Never were prayers more vain than those which she put up against this strange and terrible possession of herself by the man she had tried to cast out of her life. Sometimes even it seemed to her that when she prayed thus Dion’s power to affect her increased. It was as if mysteriously he drew nearer to her, as if he enveloped her with an influence from which she could not extricate herself. There were hours in the night when she felt afraid of him. She knew that wherever he was, however far off, his mind was concentrated upon her. She grew to realize, as she had never realized before, what mental power is. She had separated her body from Dion’s, but his mind would not leave her alone. Often she was conscious of hostility. When she strove to give herself absolutely and entirely to the life of religion and of charity she was aware of a force holding her back. This force—so it seemed to her—would not permit her to enter into the calm and the peace of the dedicated life. She was like some one looking in at a doorway, desirous of entering a room. She saw the room clearly; she saw others enjoying its warmth and its shelter and its serene and guarded tranquillity; but she was unable to cross the threshold.

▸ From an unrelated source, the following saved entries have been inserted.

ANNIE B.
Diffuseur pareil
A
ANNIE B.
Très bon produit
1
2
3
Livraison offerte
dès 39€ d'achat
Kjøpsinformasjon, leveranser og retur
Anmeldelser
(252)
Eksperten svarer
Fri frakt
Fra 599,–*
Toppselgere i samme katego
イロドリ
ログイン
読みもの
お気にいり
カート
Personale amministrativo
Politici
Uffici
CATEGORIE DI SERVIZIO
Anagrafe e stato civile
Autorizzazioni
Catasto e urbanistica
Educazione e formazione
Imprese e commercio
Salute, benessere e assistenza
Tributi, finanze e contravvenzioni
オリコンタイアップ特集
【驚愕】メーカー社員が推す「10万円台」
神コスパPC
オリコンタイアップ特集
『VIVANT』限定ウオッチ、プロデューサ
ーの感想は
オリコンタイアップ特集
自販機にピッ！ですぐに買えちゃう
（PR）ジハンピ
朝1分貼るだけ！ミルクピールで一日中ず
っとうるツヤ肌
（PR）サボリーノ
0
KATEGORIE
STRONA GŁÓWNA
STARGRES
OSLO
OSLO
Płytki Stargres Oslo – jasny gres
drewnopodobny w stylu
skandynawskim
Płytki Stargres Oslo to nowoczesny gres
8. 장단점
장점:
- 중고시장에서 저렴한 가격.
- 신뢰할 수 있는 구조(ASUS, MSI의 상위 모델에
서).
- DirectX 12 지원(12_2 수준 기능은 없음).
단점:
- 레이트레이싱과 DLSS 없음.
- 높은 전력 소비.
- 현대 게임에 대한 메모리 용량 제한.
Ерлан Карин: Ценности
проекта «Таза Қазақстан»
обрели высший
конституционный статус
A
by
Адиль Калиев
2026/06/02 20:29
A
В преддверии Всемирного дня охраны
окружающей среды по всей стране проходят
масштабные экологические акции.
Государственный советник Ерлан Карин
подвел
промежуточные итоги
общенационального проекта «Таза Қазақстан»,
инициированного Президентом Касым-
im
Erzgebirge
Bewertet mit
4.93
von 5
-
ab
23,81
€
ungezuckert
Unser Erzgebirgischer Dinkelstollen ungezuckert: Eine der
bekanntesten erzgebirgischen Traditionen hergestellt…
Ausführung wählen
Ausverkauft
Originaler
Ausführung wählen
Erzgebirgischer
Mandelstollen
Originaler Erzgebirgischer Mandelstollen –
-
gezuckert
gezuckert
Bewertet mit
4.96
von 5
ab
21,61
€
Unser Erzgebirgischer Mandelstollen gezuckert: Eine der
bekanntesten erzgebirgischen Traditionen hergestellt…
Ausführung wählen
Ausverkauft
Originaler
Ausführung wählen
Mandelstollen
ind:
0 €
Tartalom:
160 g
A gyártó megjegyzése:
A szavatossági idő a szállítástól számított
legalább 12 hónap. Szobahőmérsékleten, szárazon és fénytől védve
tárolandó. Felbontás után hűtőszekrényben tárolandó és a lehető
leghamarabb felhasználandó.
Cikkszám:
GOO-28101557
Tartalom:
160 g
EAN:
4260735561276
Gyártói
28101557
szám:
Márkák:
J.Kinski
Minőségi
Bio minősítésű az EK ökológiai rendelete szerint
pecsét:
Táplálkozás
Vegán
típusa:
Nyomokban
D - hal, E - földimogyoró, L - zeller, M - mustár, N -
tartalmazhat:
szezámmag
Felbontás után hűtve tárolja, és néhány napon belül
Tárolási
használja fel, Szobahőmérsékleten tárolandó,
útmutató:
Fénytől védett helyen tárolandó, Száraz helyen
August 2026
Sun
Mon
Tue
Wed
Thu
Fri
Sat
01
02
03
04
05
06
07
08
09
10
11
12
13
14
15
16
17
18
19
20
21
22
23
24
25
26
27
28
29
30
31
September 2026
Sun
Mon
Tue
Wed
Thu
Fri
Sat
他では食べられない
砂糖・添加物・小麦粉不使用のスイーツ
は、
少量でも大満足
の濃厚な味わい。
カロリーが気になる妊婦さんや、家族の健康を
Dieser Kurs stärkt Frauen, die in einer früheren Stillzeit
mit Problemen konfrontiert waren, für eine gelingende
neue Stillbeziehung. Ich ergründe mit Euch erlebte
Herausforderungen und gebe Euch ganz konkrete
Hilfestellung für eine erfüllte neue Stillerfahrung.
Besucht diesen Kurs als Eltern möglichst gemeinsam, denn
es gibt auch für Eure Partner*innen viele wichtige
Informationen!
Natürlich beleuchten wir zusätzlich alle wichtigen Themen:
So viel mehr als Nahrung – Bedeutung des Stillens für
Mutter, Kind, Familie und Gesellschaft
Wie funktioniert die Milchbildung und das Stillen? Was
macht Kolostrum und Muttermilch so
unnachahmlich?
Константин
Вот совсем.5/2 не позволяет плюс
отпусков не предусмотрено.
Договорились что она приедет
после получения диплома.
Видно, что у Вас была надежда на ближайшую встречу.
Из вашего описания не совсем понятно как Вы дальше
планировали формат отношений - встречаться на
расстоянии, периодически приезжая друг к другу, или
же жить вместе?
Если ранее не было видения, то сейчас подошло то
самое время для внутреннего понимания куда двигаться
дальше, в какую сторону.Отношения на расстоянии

That warm and sheltered room was not for her. And it was Dion’s force which held her back from entering it and from dwelling in it.
She could not give herself wholly to God because of Dion.
Of her struggle, of her frustration, of her mental torment in this connexion she had never spoken to Father Robertson. Even in confession she had been silent. He knew of her mother-agony; he did not know of the stranger, more subtle agony beneath it. He did not know that whereas the one agony with the lapse of time was not passing away—it would never do that—but was becoming more tender, more full of tears and of sweet recollections, the other agony grew harsher, more menacing.